Un projet d'occupation et d'utilisation du sol ne sera autorisé que s'il satisfait en même temps à l'ensemble des règles édictées par le présent règlement et aux articles du Code de l'Urbanisme auquel il est fait explicitement référence. Cela peut empêcher, sur certaines parcelles d'utiliser totalement les possibilités prévues par certaines règles si une autre s'y oppose.

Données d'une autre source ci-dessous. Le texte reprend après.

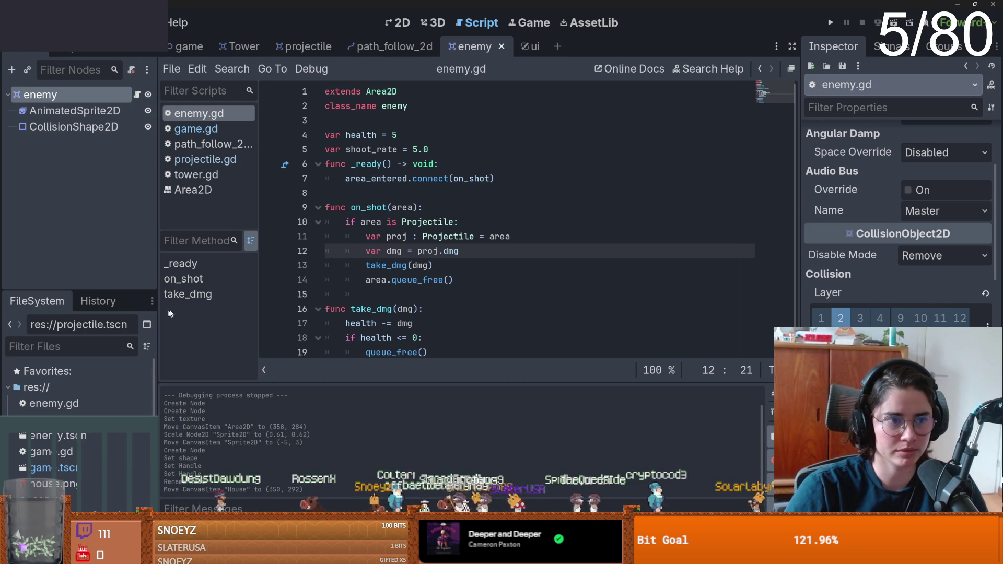
left_click(60, 23)
left_click(78, 39)
left_click(432, 134)
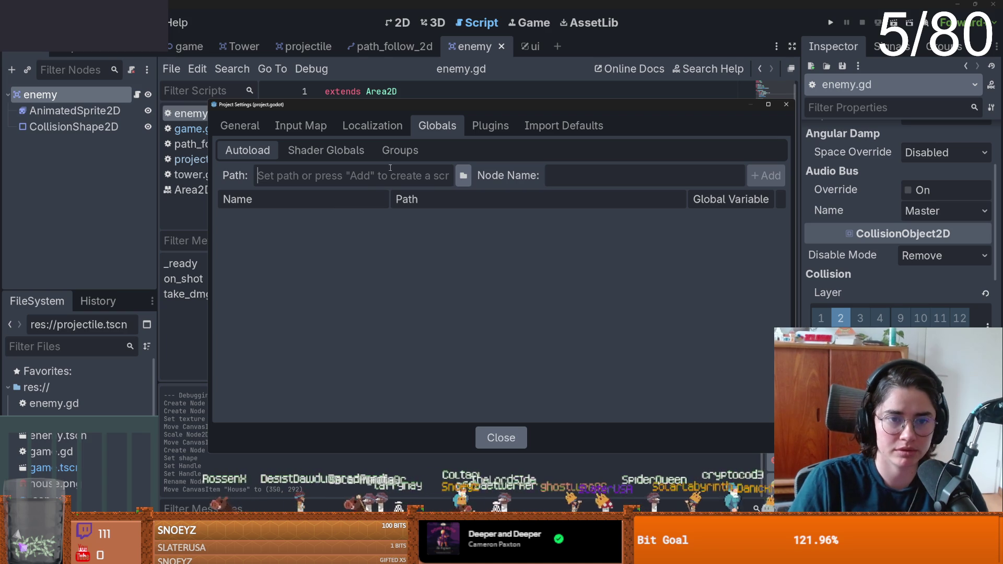
- Abandon a first autoload attempt named 'Glbo' and close Project Settings
type("Glbo")
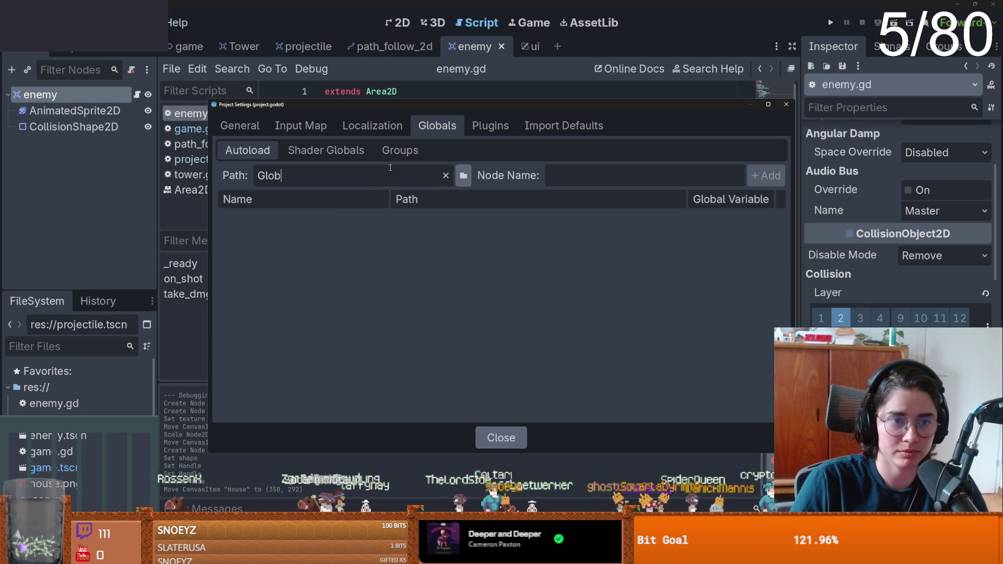
left_click(463, 175)
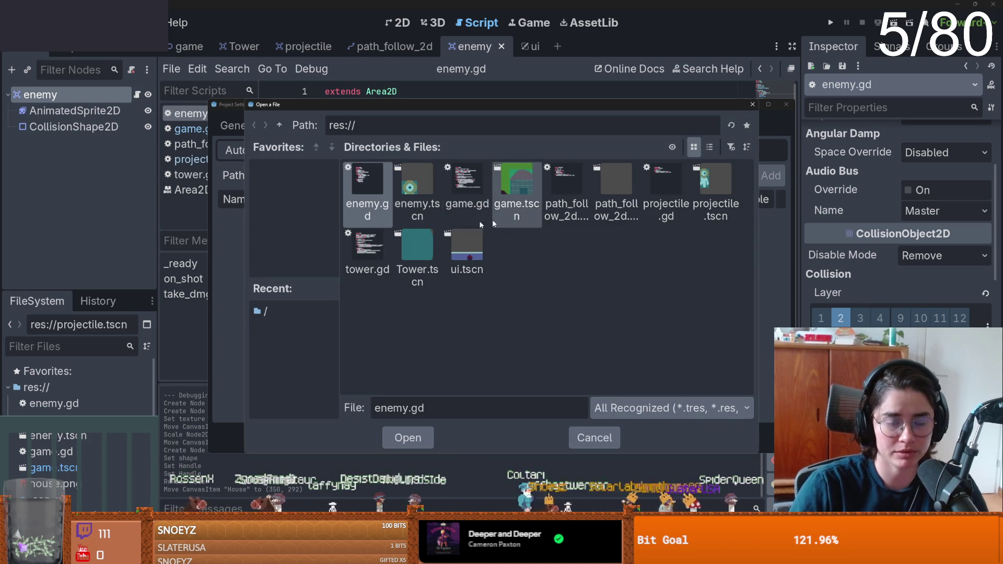
left_click(757, 105)
left_click(446, 175)
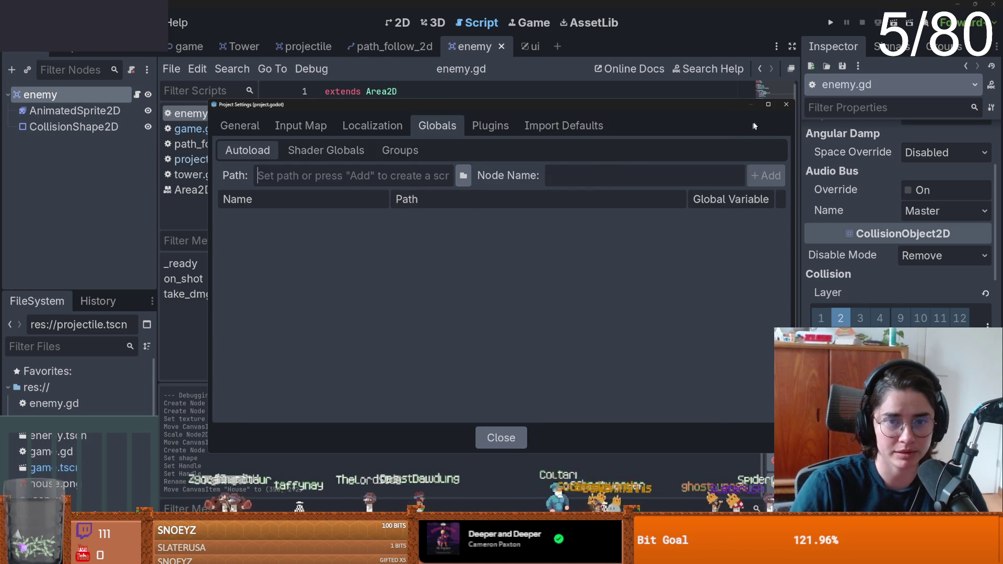
left_click(786, 104)
scroll(60, 394, "down", 3)
- Create a new Globals.gd script in the res:// folder
right_click(60, 394)
scroll(61, 387, "up", 5)
right_click(31, 366)
mouse_move(79, 377)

Le règlement applicable à chaque zone s'applique à tous les modes d'occupation et d'utilisation du sol, notamment : 1. les clôtures ; 2. les démolitions dans le périmètre des monuments historiques classés ou inscrits ; 3. les coupes et abattages d'arbres ; 4. les constructions : habitations, hôtels, équipements collectifs, commerces et artisanat, bureaux et services, entrepôts commerciaux industriels, de stationnement, agricole... 5. les lotissements à vocation d'habitat, d'artisanat ou industriel ; 6. les installations classées soumises à autorisation ou à déclaration ; 7. le stationnement des caravanes isolées ; 8. les terrains de camping, de caravanage et les habitations légères de loisirs ; 9. les parcs de loisirs, affouillements et exhaussements des sols, dépôts de véhicules ; 10. les carrières ; 11. les éléments du paysage identifiés en application du 7° de l’article L.123-1-5 du Code de l’Urbanisme.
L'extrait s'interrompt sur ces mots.